Abundant Living Vol. XVII, Issue 8

“You armed me with strength for battle . . .”  – Psalm 18:39 

According to my airline pilot friends the periodic flight simulator training and testing they are required to undergo has less to do with the basics of normal takeoffs, landings, and flying their particular aircraft, and much more to do with responding to adverse situations.  Most experienced professional pilots can practically fly a plane blindfolded.  But what they must practice over and over is how to react when things go awry, of which there are endless possibilities.  More than anything else, and thankfully so, it is this preparedness that limits the number of mishaps to the small percentage it is.

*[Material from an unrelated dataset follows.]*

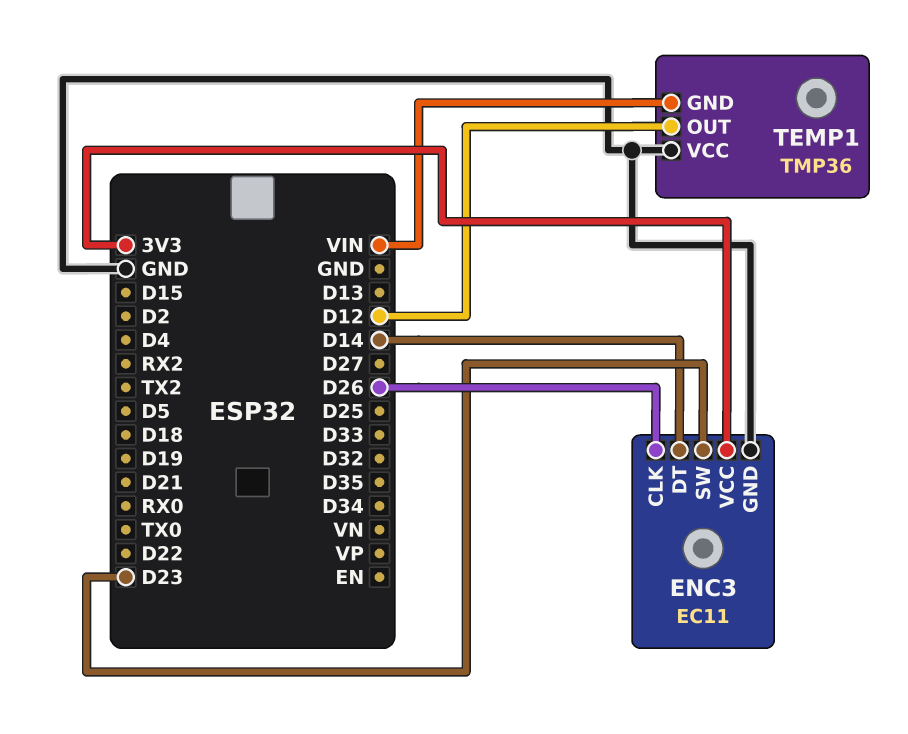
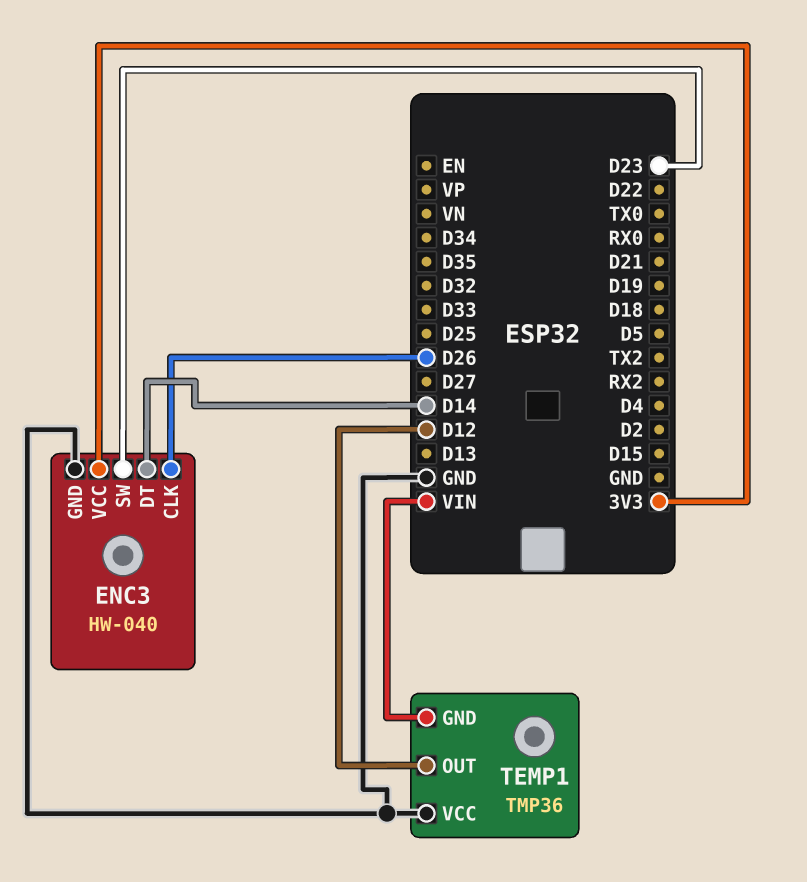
ENC3: EC11 -> HW-040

Likewise, there are a lot of excellent golfers around, but only an elite few become PGA winners.  The difference between the amateurs and pros is not that the pros necessarily hit the ball longer and straighter and sink more putts, nor do the pros do a better job of avoiding trees and sand traps.  What the pros do better, thus setting them apart from the amateurs, is recovering from the tree hazards and sand traps – dealing with the adversity they encounter.  Same is true for football, baseball, soccer, basketball, or any other team sport.  Certainly the teams who play the best and make the fewest mistakes will have the advantage, but odds are the winners will also be determined by the teams who scramble out of tight situations most effectively.

In my youth I had dreams of a perfect life, perhaps you did too – perfect job, perfect home, perfect family, perfect everything.  But life doesn’t work that way, does it?  “In this world you will have trouble,” Jesus reminds us (John 16:33).  Adversity is inevitable.

For those of us who live in Texas, as well as many other parts of the U.S., we have certainly experienced our share of adversity this past week from what has been an unprecedented and devastating winter storm.  (Need I mention the extraordinary adversity over the past year?)  But what separates an abundant life from a tragic one is neither the absence of adversity nor the severity of it.  Rather, as with the difference between professionals and amateurs, it is how we deal with it when it occurs.  It has to do with “being armed . . . with strength for the battle,” as the Psalmist says, the source of which comes from leaning on the One who arms us with that very strength.